State v. Oakley

WILLIAM A. BABLITCH, J.

¶ 25. (concurring). This is a very difficult case, one in which courts are understandably reluctant to get involved.

¶ 26. It is important to note at the outset what this case is all about: It is about a father of nine children who intentionally refuses to support them and was convicted of such.

¶ 27. The two dissents frame the issue in such a way that Oakley's intentional refusal to pay support evolves into an inability to pay support. This case is not at all about an inability to pay support; it is about the intentional refusal to pay support. The difference between an intentional refusal to pay support and an inability to pay support is highly significant and, for me, decisive.

¶ 28. If this case was about the right of the state to limit a person's right to procreate based on his abil*479ity to pay support, the position articulated by Justice Bradley, I would in all likelihood join her dissent.

¶ 29. If this case was about the right of the state to prohibit a person's right to procreate based on his likely unwillingness or inability to support a child financially in the future, Justice Sykes' position, I would in all likelihood join her dissent.

¶ 30. This case is about a man who intentionally refuses to pay support regardless of his ability to do so. That was the dilemma faced by the sentencing court, and that is what led to the court's order.1

¶ 31. The dissents conclude that the majority's means of advancing the state's interest is not narrowly tailored to advance the state's interest. The dissents fail to advance any realistic alternative solution to what they concede is a compelling state interest. As long as the defendant continues to intentionally refuse to pay support, the alternatives posed by the dissents will end up with incarceration — which of course accomplishes indirectly what the dissents say the state cannot do directly.

¶ 32. Accordingly, I am unpersuaded by the dissents.
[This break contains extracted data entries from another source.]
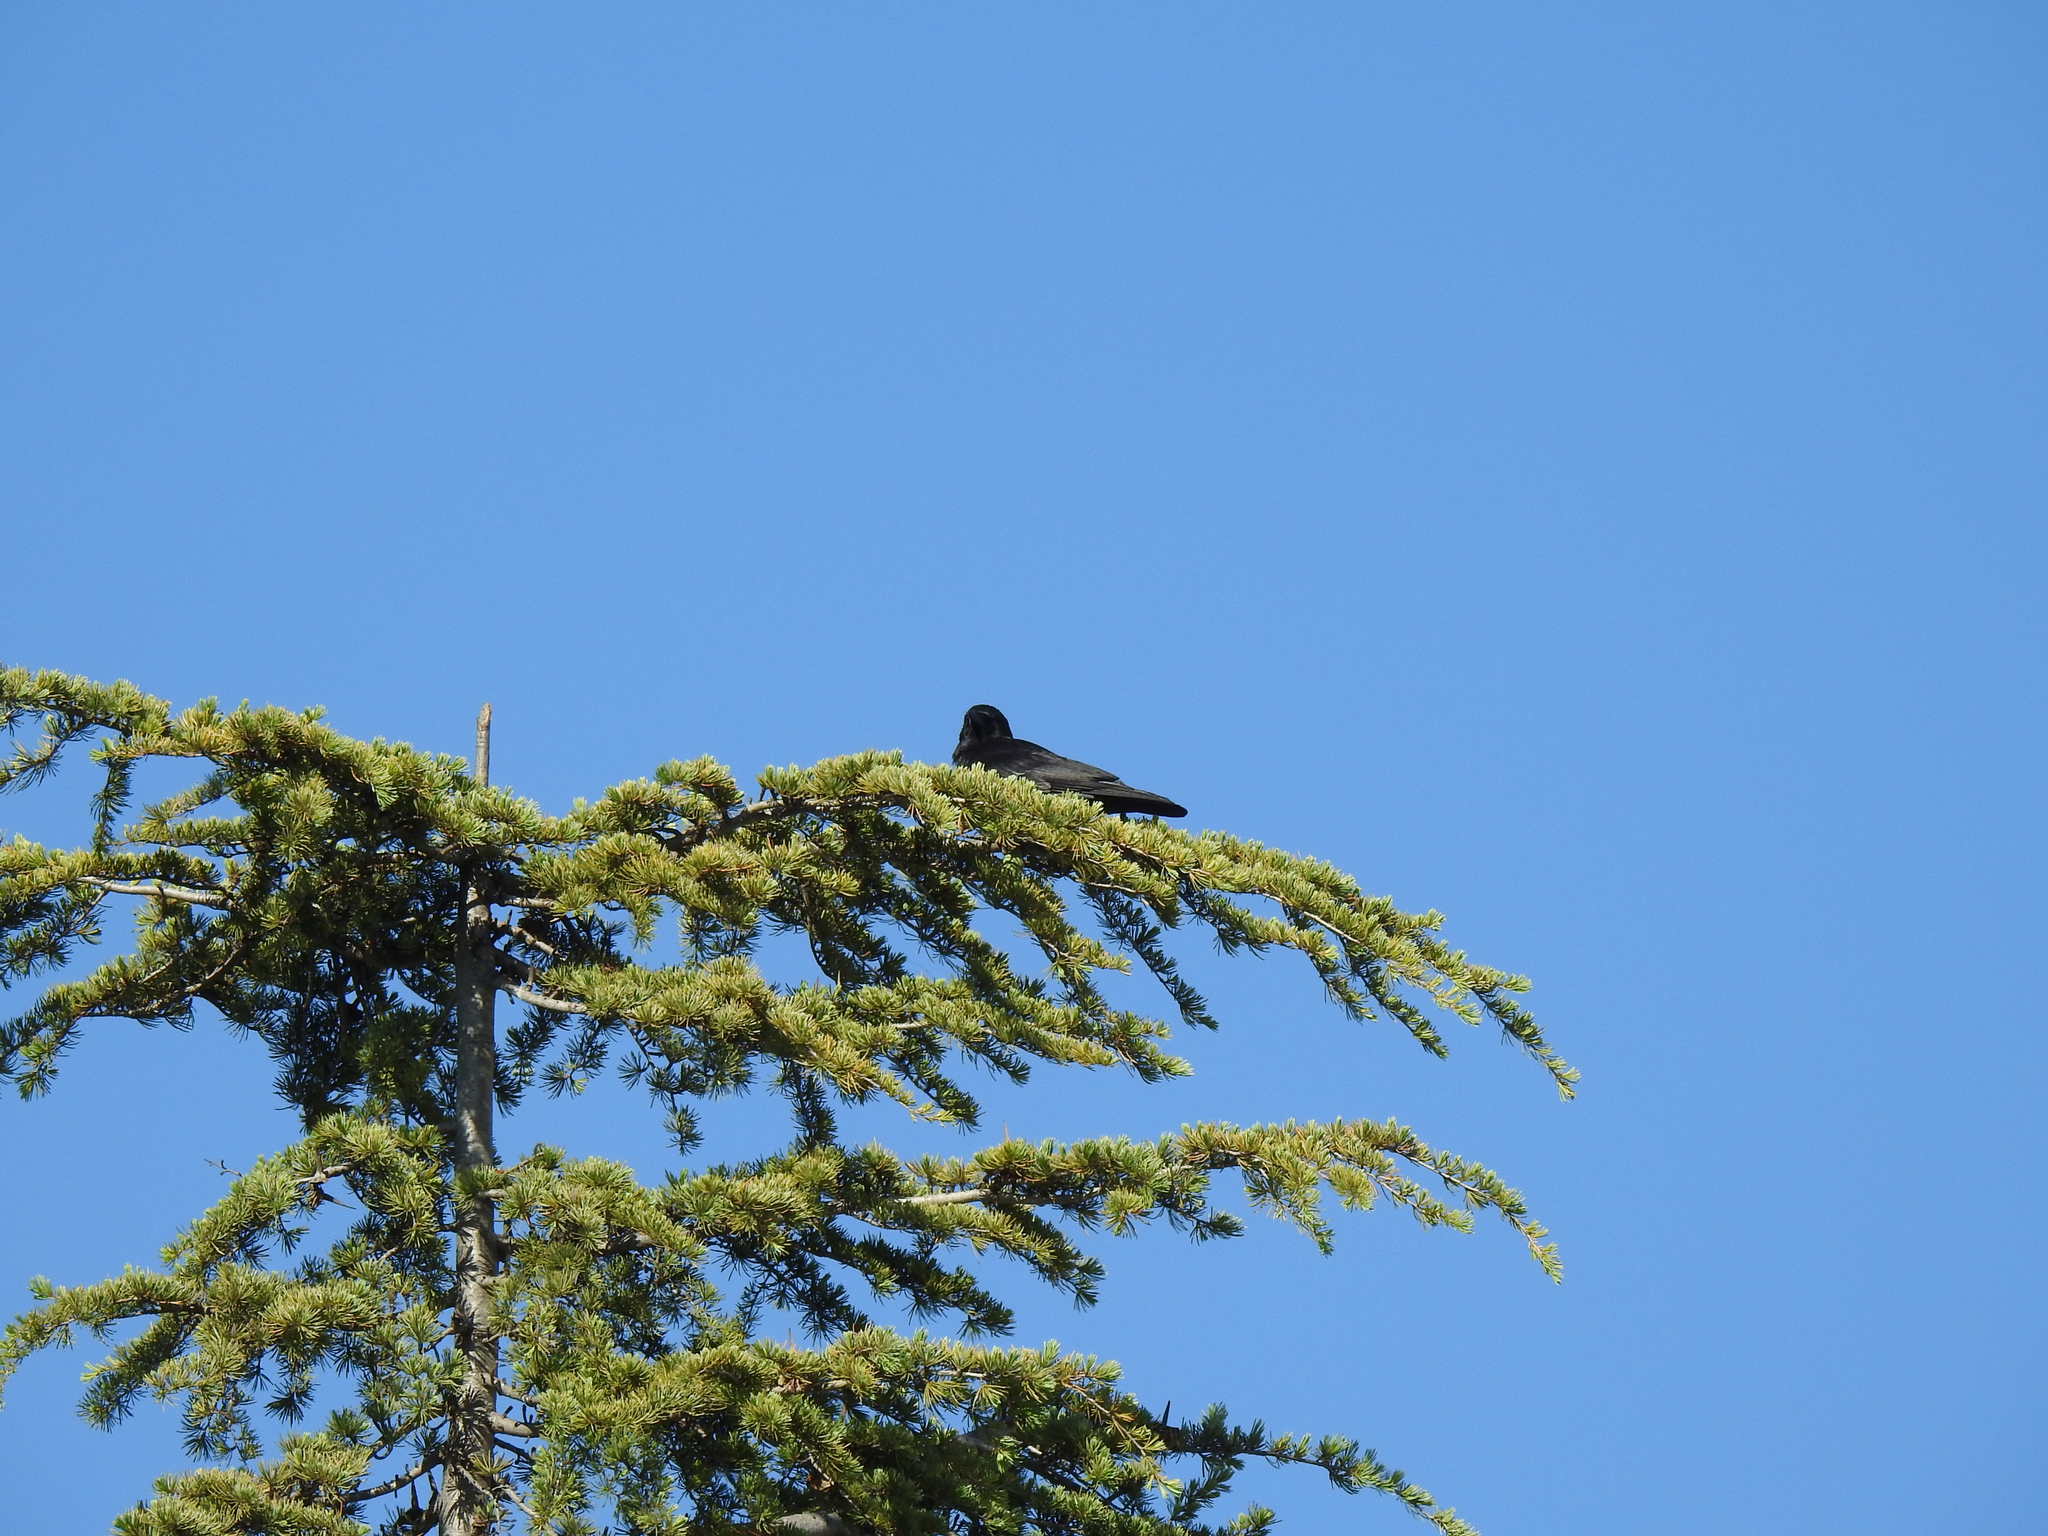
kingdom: Animalia
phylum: Chordata
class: Aves
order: Passeriformes
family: Corvidae
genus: Corvus
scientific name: Corvus brachyrhynchos
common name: American crow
¶ 33. I conclude that the harm to others who cannot protect themselves is so overwhelmingly apparent and egregious here that there is no room for question. Here is a man who has shown himself time and again to be totally and completely irresponsible. He lives only *480for himself and the moment, with no regard to the consequences of his actions and taking no responsibility for them. He intentionally refuses to pay support and has been convicted of that felony. The harm that he has done to his nine living children by failing to support them is patent and egregious. He has abused at least one of them. Under certain conditions, it is overwhelmingly obvious that any child he fathers in the future is doomed to a future of neglect, abuse, or worse. That as yet unborn child is a victim from the day it is born.

¶ 34. I am not happy with this result, but can discern no other. And the dissents provide none. Accordingly, I join the majority opinion.

¶ 35. I am authorized to state that Justice JON P. WILCOX and Justice N. PATRICK CROOKS join this concurrence.

Obviously, Justice Bradley and I differ as to the effect of the circuit court's order. Read in the context of the entire record,

I conclude that if Oakley were to show the court a good faith effort to support his children, the order would be amended. See majority op. at ¶ 15 and notes 20 and 21. As the record now stands, Oakley was convicted of an intentional refusal to support his children in any manner.